Nosso país foi, finalmente, incluído na lista dos países com melhor qualidade de vida, segundo a ONU. Tudo bem que estamos apenas em 70o lugar, mas, como aprendemos desde criança, todos devemos começar de baixo. Afinal, a vida ensina que só assim daremos mais importância às conquistas.
O presidente disse que os brasileiros teem motivos para comemorar (sic). Então tá, a partir de hoje, saibam todos, estou feliz.
Mas, umas coisas me deixaram encafifado: como dar essa notícia praquele menino que vi deitado, ontem, sob uma marquise, dormindo seu sonho de criança ultrajada e protegido, não pelo Estado, mas, por um pedaço de papelão? O que devo levar pra casa daquele lavrador nordestino, cuja previsível seca matou (mais uma vez) seus pezinhos de feijão e macaxeira? Será que pego um pouco de sua água barrenta e faço um suco de maracujá pra acalmá-lo, ou seria melhor um bom vinho italiano, já que estamos comemorando essa boa notícia na época do Natal?
Como vou comemorar esta conquista nacional, com os milhares de chefes de família que vão passar a ceia, dividindo um frango assado de padaria com a mulher e os filhos, pois o patrão só vai pagar o 13o mês que vem, porque o faturamento desse ano caiu?
O que poderia eu fazer para comemorar nosso ingresso nesse importante ranking, com aquela menininha que ficou quase um mês servindo de depositório de esperma para 20 outros presos, numa delegacia paraense? E, pro menino privado de suas aulas, por medo de balas perdidas? Dou um carrinho, um livro ou um colete à prova de balas?
Sei não. Vou perguntar pro aniversariante do mês. Vou tentar encontrar o elo perdido e tentar, mais uma vez, lembrar que sou criatura e religar-me ao Criador.
Sei ainda, hipócrita e cinicamente, que assim que for convidado para a primeira festa de confraternização, vou esconder-me atrás dos copos de chope, das gargalhadas, do vozerio e vou fingir que está tudo bem. Com um pouco de sorte, até amarro um porrinho básico e volto pra casa, acreditando que sou feliz. A merda é acordar depois.

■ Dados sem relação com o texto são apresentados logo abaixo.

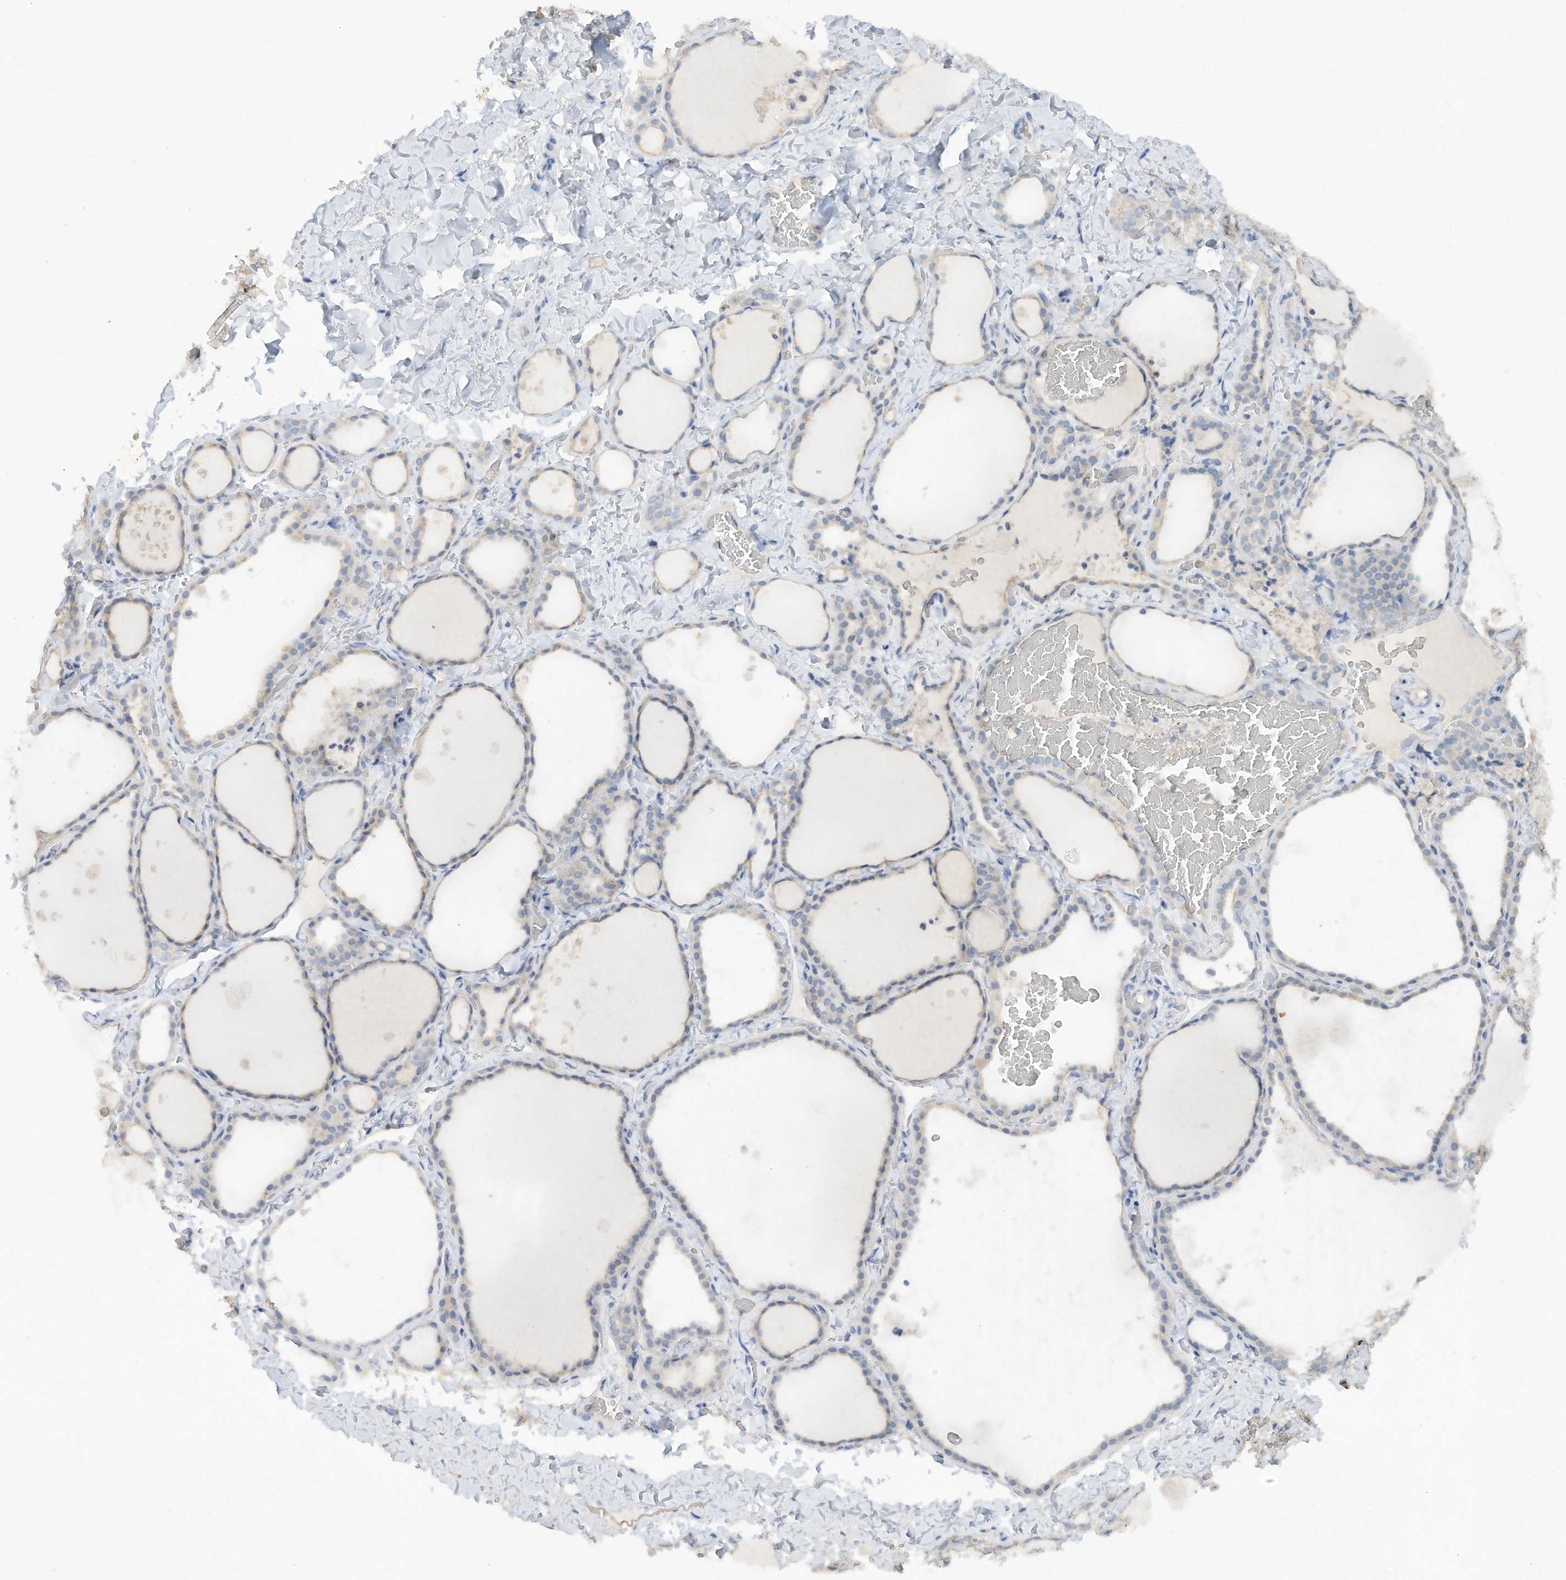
{"staining": {"intensity": "weak", "quantity": "25%-75%", "location": "cytoplasmic/membranous"}, "tissue": "thyroid gland", "cell_type": "Glandular cells", "image_type": "normal", "snomed": [{"axis": "morphology", "description": "Normal tissue, NOS"}, {"axis": "topography", "description": "Thyroid gland"}], "caption": "High-magnification brightfield microscopy of benign thyroid gland stained with DAB (brown) and counterstained with hematoxylin (blue). glandular cells exhibit weak cytoplasmic/membranous expression is appreciated in about25%-75% of cells. (brown staining indicates protein expression, while blue staining denotes nuclei).", "gene": "HAS3", "patient": {"sex": "female", "age": 22}}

Daqui a pouco, vou estar me espremendo numa loja de 1,99 (e outras), comprando as lembrancinhas do Amigo Oculto, os presentes dos filhos, da mãe, dos irmãos, da patroa e etc. e tal e dependendo do que sobrar no bolso (após tirar meu nome do SPC), vou arrematar umas cuecas (sem dólares escondidos) numa liquidação. Depois, carregado de embrulhos coloridos, vou voltar pra casa, morrendo de medo de que aquele menininho da marquise, já devidamente cheirado de cola, apareça na janela do meu carro pedindo alguma coisa ou que falte gasolina no posto da esquina ou que haja outro apagão...
Sei não. O presidente disse que eu tenho muito pra comemorar. Então tá, estou feliz...
Anderson Fabiano
Publicado no Coojornal no 558, em 8 de dezembro de 2007 e válido até hoje.